(WHAT IS BEING ASKED) Go through the material and copy each line that includes "Sistemas".

(INPUT)
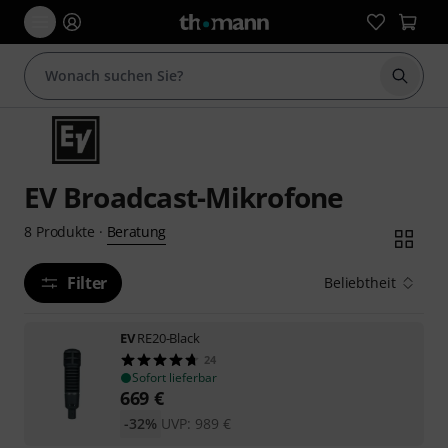
Suche 
EV Broadcast-Mikrofone
Beratung
8
Produkte
·
Filter
Beliebtheit
EV
RE20-Black
24
Sofort lieferbar
669
€
-32%
UVP:
989
€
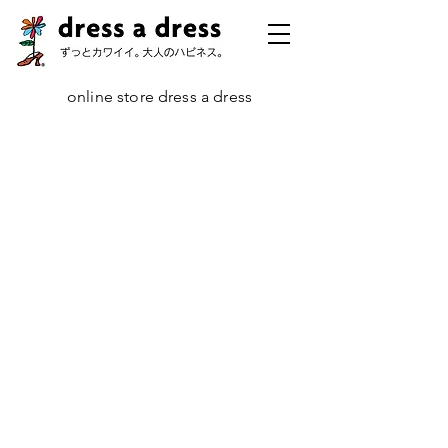
online store dress a dress
ストア
/
定番コレクション
/
エディターズ・リング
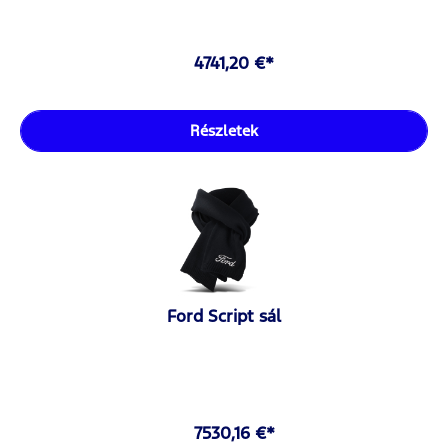
4741,20 €*
Részletek
Ford Script sál
7530,16 €*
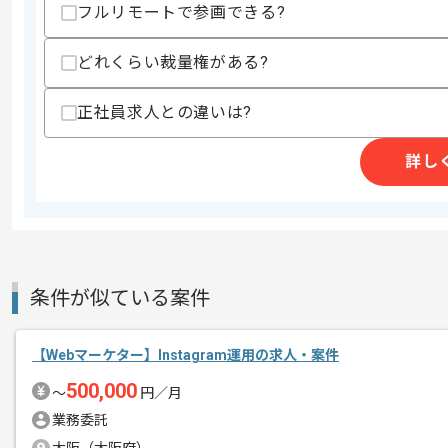
精算条件
有
フルリモートで参画できる?
精算・お支払い
精算基準時間
84時間〜108時間
どれくらい裁量権がある?
支払いサイト
15日
正社員求人との違いは?
商談回数
1回
詳し
その他募集要項
募集人数
1人
作業開始日
2024/08/26
条件が似ている案件
化粧品から日用品、飲食品、革製品、雑
エージェントからのコ
様々な商品の取扱いをしている卸売業を
メント
【Webマーケター】Instagram運用の求人・案件
立ち上がりは常駐いただき、その後リモ
500,000
〜
円／月
業務委託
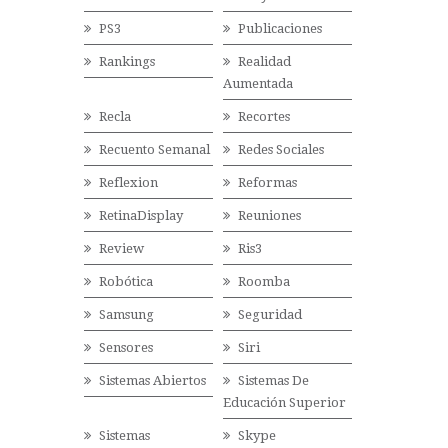
PS3
Publicaciones
Rankings
Realidad
Aumentada
Recla
Recortes
Recuento Semanal
Redes Sociales
Reflexion
Reformas
RetinaDisplay
Reuniones
Review
Ris3
Robótica
Roomba
Samsung
Seguridad
Sensores
Siri
Sistemas Abiertos
Sistemas De
Educación Superior
Sistemas
Skype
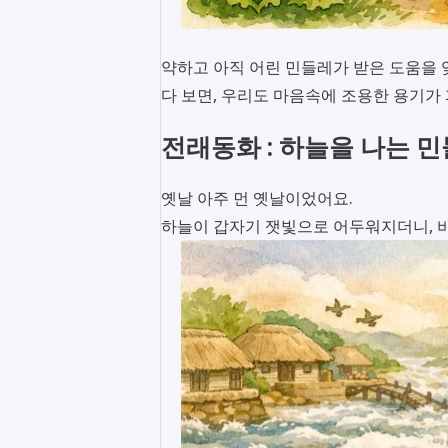
약하고 아직 어린 민들레가 받은 도움을 
다 보면, 우리도 마음속에 조용한 용기가
전래동화 : 하늘을 나는 
옛날 아주 먼 옛날이었어요.
하늘이 갑자기 잿빛으로 어두워지더니, 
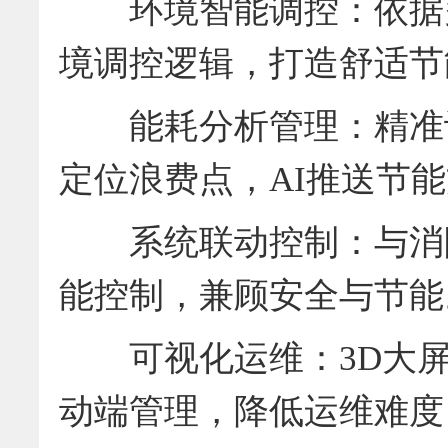
环境智能调控：依据多
境调控逻辑，打造舒适节
能耗分析管理：精准计
定位浪费点，AI推送节
系统联动控制：与消防
能控制，兼顾安全与节能
可视化运维：3D大屏
动端管理，降低运维难度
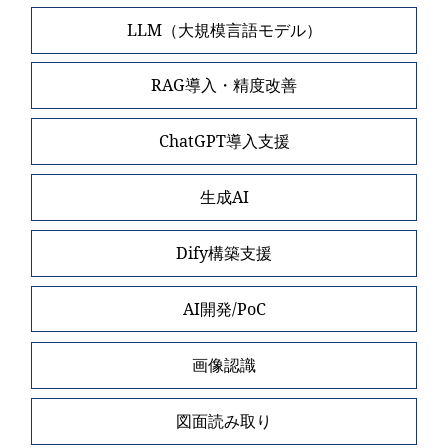
LLM（大規模言語モデル）
RAG導入・精度改善
ChatGPT導入支援
生成AI
Dify構築支援
AI開発/PoC
画像認識
図面読み取り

(RESPONSE TO THE EXERCISE)
Sistemas Abiertos
Sistemas De
Sistemas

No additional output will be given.